Then came the fingerprint sensor, and you thought: really? Why? Putting in a pin isn’t that painful, do I really need this? Yet now you don’t even think about the fingerprint sensor, or all those seconds you’ve saved, because you use it all the time. 2015 was the year fingerprint scanners came of age.

A few years ago, to unlock your phone was a multi-tap affair — using a long pin or password — every time your screen went dark. It was so tedious that many just didn’t bother, leaving the handset and everything on it, vulnerable to a passing criminal. Or just to a friend who thought sending dirty texts to your mum from your phone showed a ‘sense of humour’.

Fingerprint scanners have come to save us from the endless unlocking nightmare, and those awkward conversations with our mothers, while keeping our phones secure. But we shouldn’t be surprised they’re proving so useful.

Fingerprints have been in use for identification purposes as early as 1858, as a way of verifying signatures on contracts. Since then the patterns of skin ridges have been a simple and effective method of identifying someone with an 98.6 per cent accuracy for a single finger, according to data from the US National Institute of Standards and Technology.

Consumer fingerprint scanners have been around for the past 10 years, normally equipped to computers as a security device. But scanners that force the user to swipe their finger across a sensor proved to be slow and not accurate enough to recognise a user 100 per cent of the time on the first go.

They were gimmicks. Something to sell a smartphone or computer that didn’t add real value to the lives of most users. They just added frustration rather than reducing it. Apple’s Touch ID, a touch-based fingerprint sensor embedded under the 2013 iPhone 5S’s home button, was the first to be introduced with technology good enough to reliably identify an owner. It was faster than entering a pin and you didn’t need to swipe, just place a finger on the home button for a second or so.

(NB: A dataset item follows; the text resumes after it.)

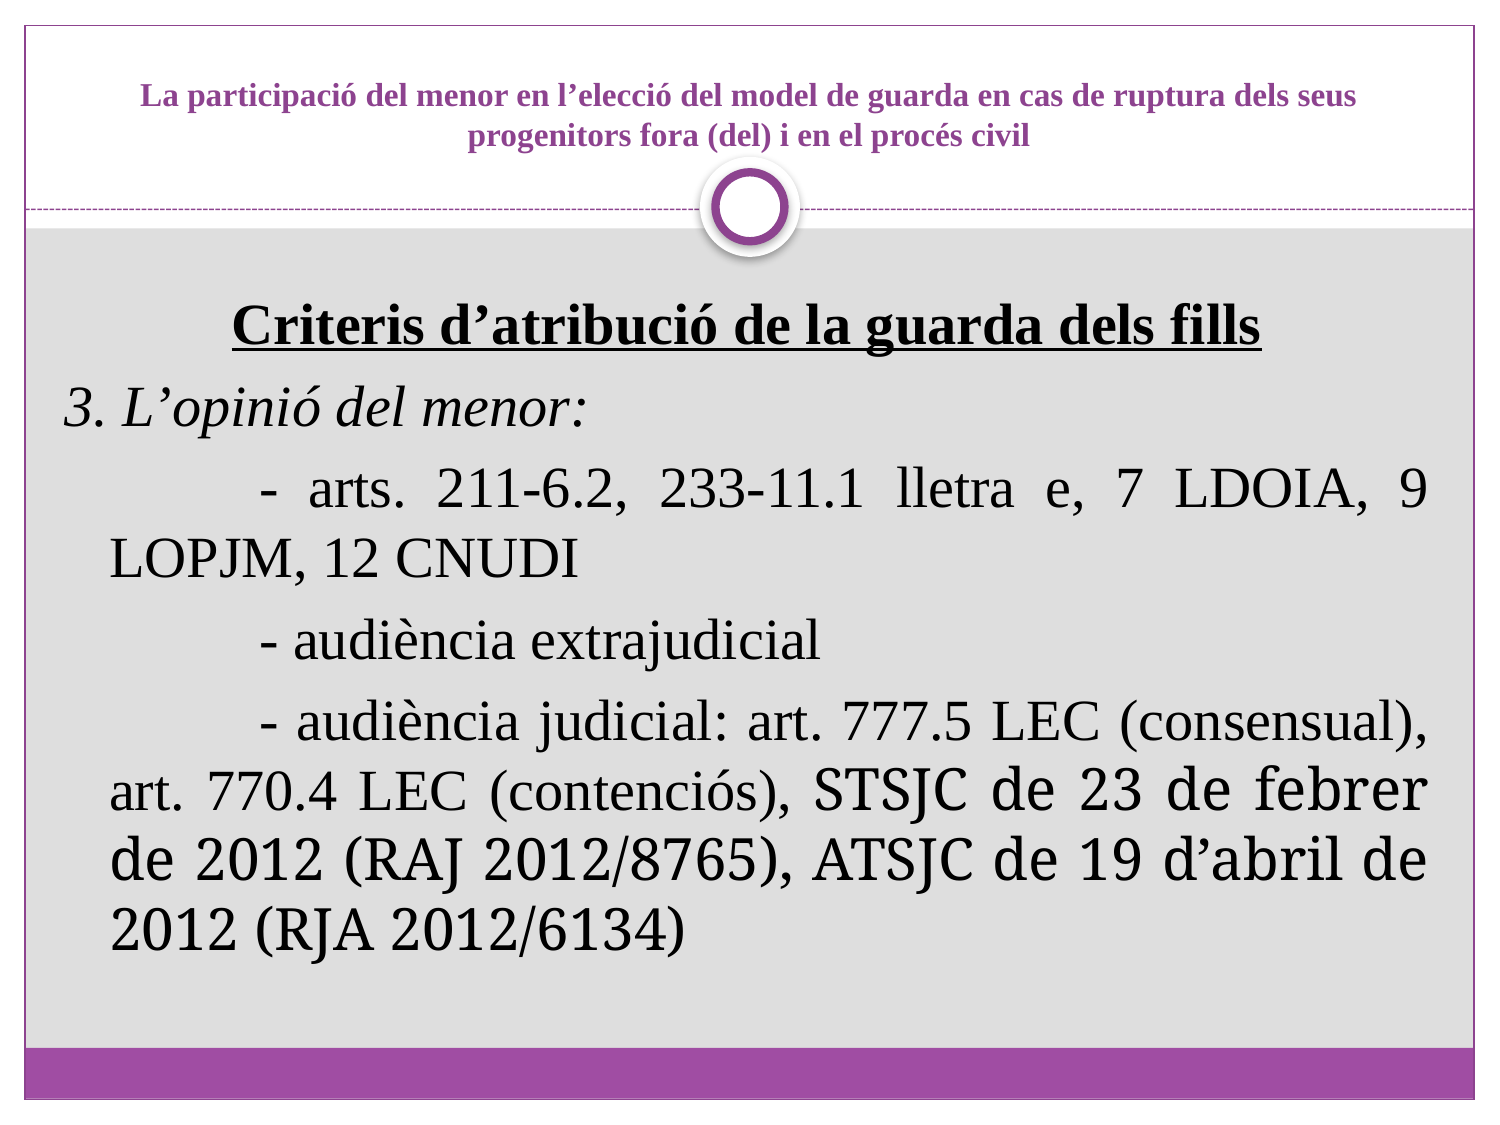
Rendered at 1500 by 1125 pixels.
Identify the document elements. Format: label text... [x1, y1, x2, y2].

list Criteris d’atribució de la guarda dels fills 3. L’opinió del menor: - arts. 211-6.2, 233-11.1 lletra e, 7 LDOIA, 9 LOPJM, 12 CNUDI - audiència extrajudicial - audiència judicial: art. 777.5 LEC (consensual), art. 770.4 LEC (contenciós), STSJC de 23 de febrer de 2012 (RAJ 2012/8765), ATSJC de 19 d’abril de 2012 (RJA 2012/6134) [49, 278, 1445, 1001]
title La participació del menor en l’elecció del model de guarda en cas de ruptura dels seus progenitors fora (del) i en el procés civil [49, 42, 1450, 161]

Since 2013 fingerprint sensors have improved and diversified. Last year saw serious rivals from Samsung and Huawei. This year, almost every flagship phone launched with a good fingerprint sensor, while even some mid-range and lower-cost devices came equipped with them.

Today they appear on the front andback of the device and even under the power button on the side in Sony’s case. They generally recognise fingerprints with around a 98 per cent accuracy and in under one second, which makes them power-on and unlock with one touch. No gimmicks, just a piece of security seamlessly integrated into the modern smartphone experience.

Apple set the goalposts, but the majority of Android users have two little known firms to thank for this easy of use upgrade: the Swedish companies Fingerprint Cards AB and Precise Biometrics, one of which makes the hardware and the other the software. In the case of Android and iOS, fingerprints are stored locally and not sent away to a server — an important security step as, unlike a password or username, you cannot change your fingerprint if it is stolen. Once you have used a good fingerprint sensor, it’s surprisingly difficult to go back to having to tap in a pin or swipe a pattern to unlock your phone.

And that is just the start. Most smartphones with fingerprint sensors also allow users to secure other parts of the phone with their digits, effectively alleviating the problem of trying to remember or enter a long, secure password for making app purchases, for instance.

If you’re launching a smartphone in 2016 without a fingerprint sensor, you might as well be leaving out the selfie camera and the touch screen too. The immediate next step for fingerprint scanners is likely to be on-screen scanning. No button, no sensor, just a touchscreen that recognises who’s touching it. Science-fiction movies have been trying to show how it works for years, whether it ever will remains to be seen.

And fingerprints are just the start of the promised biometric surge into technology. Iris scanners, hand-vein scanners, heart rhythm monitoring and various other relatively unique aspects of the human body are all contenders to be the next big thing.